Murray Hill, Manhattan

The Murray Hill neighborhood of Manhattan extends south from 42nd street to meet the neighborhood of Gramercy (or Rose Hill/Curry Hill as the northern half of Gramercy is often referred to) at 29th street. Its western border is at Fifth Avenue and eastern border is at Second Avenue where it meets the distinct waterfront neighborhoods of Kips Bay and Tudor City.

Eighteenth century

Murray Hill derives its name from the Murray family, 18th-century Quaker merchants mainly concerned with shipping and overseas trade. Robert Murray (1721-1786), the family patriarch, was born in Pennsylvania and came to New York in 1753 after a short residence in North Carolina. He quickly established himself as a merchant and about 1762 rented land from the city for a great house and farm. The total area was just over 29 acres (117,000 mē). In today's terms, the farm began a few feet (metres) south of Thirty-Third Street and extended north to the middle of the block between Thirty-Eighth and Thirty-Ninth Streets. At the southern end, the plot was rather narrow but at the northern end it went from approximately Lexington Avenue to a spot between Madison and Fifth Avenues. The great house was built on a since-leveled hill at what is today Park Avenue and Thirty-Sixth Street.

The most illustrious member of the family was the oldest child, Lindley Murray (1745-1826). A New York lawyer, he was forced into exile after the Revolution as a loyalist, settling in York, England, where there was a Quaker community. In England, Lindley began writing school textbooks. He wrote 11 of them, beginning in 1798, and became the largest-selling author in the world in the first half of the nineteenth century. His textbooks were widely printed in Britain (particularly his English Grammar) but had their greatest success in the new United States, partly because no international copyright agreement existed and the books could be reprinted without royalties being paid. Some 16 million copies of Murray's books were sold in America and another 4 million in Britain. His most popular work was his English Reader, full of selections from the liberal-minded writers of the Scottish Enlightenment, most notably the Rev. Hugh Blair. Abraham Lincoln praised the "English Reader" as "the best schoolbook ever put in the hands of an American youth." The English Reader utterly dominated the American market for readers for over a generation from 1815 into the 1840s. It was replaced mainly by the McGuffey Readers, a series of reading texts, which began to appear in 1836.

Mary Lindley Murray is credited with delaying William Howe and his army during General Washington's retreat from New York in 1776. As the story goes, Mrs. Robert Murray invited the group to tea at her manion in Inclenberg (now Murray Hill), and, through feminine wiles, succeeded in delaying the British troops for a period sufficient to allow a successful American retreat. Although a further British advance may have been disastrous for the Americans, the legends arising from the incident--with Mrs.
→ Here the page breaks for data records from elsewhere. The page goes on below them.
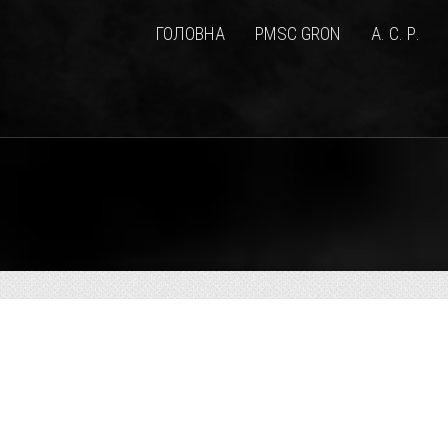
ГОЛОВНА
PMSC GRON
А. С. Р.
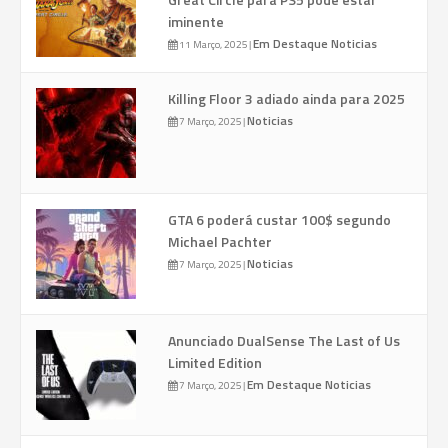
iminente
Em Destaque
Noticias
11 Março, 2025
|
Killing Floor 3 adiado ainda para 2025
Noticias
7 Março, 2025
|
GTA 6 poderá custar 100$ segundo
Michael Pachter
Noticias
7 Março, 2025
|
Anunciado DualSense The Last of Us
Limited Edition
Em Destaque
Noticias
7 Março, 2025
|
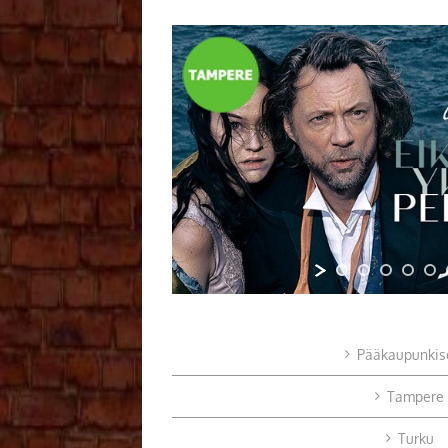
Pääkaupunkis
Tampere
Turku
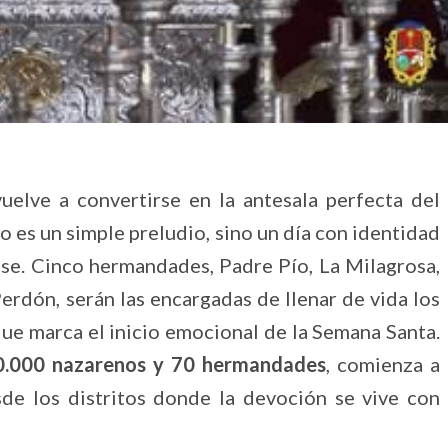
uelve a convertirse en la antesala perfecta del
 es un simple preludio, sino un día con identidad
nse. Cinco hermandades, Padre Pío, La Milagrosa,
erdón, serán las encargadas de llenar de vida los
que marca el inicio emocional de la Semana Santa.
0.000 nazarenos y 70 hermandades
, comienza a
sde los distritos donde la devoción se vive con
Murray playing the role of Circe or a Siren--are probably apocryphal. Evidence suggests the delay at Murray Hill was according to a prearranged British plan.

The standard work on the Murray family is "The Murrays of Murray Hill" (Brooklyn: Urban History Press, 1998) by Charles Monaghan.

Nineteenth century

During the nineteenth century, this neighborhood was "uptown" with the city ending with the reservoir at Fifth Avenue and 42nd Street covering what today is the New York Public Library and Bryant Park. To the north was for the most part farmland. When J. P. Morgan built his home on Madison Avenue at 36th Street, which is today a part of the Morgan Library it was considered a fashionable uptown address. Madison Square Park, at this time considered a part of Murray Hill was bordered by the fashionable ladies' shops of the day on Fifth Avenue.

Twentieth century

For much of the twentieth century, the neighborhood was a quiet and rather formal place, with many well-off older residents. Since the late 1990s, however, many professional New Yorkers in their twenties and thirties have begun to move into the area. The raucous restaurant-and-bar scene along Third Avenue on the weekends particularly reflects this change.

Twenty-first century

Though housing in the neighborhood is slightly cheaper than in fashionable nearby parts of Manhattan, prices for apartments here rose a great deal during the boom of the late 1990s and early 2000s--as much as 500 percent in a decade.

The area includes 10 East 40th Street, an example of art deco architecture.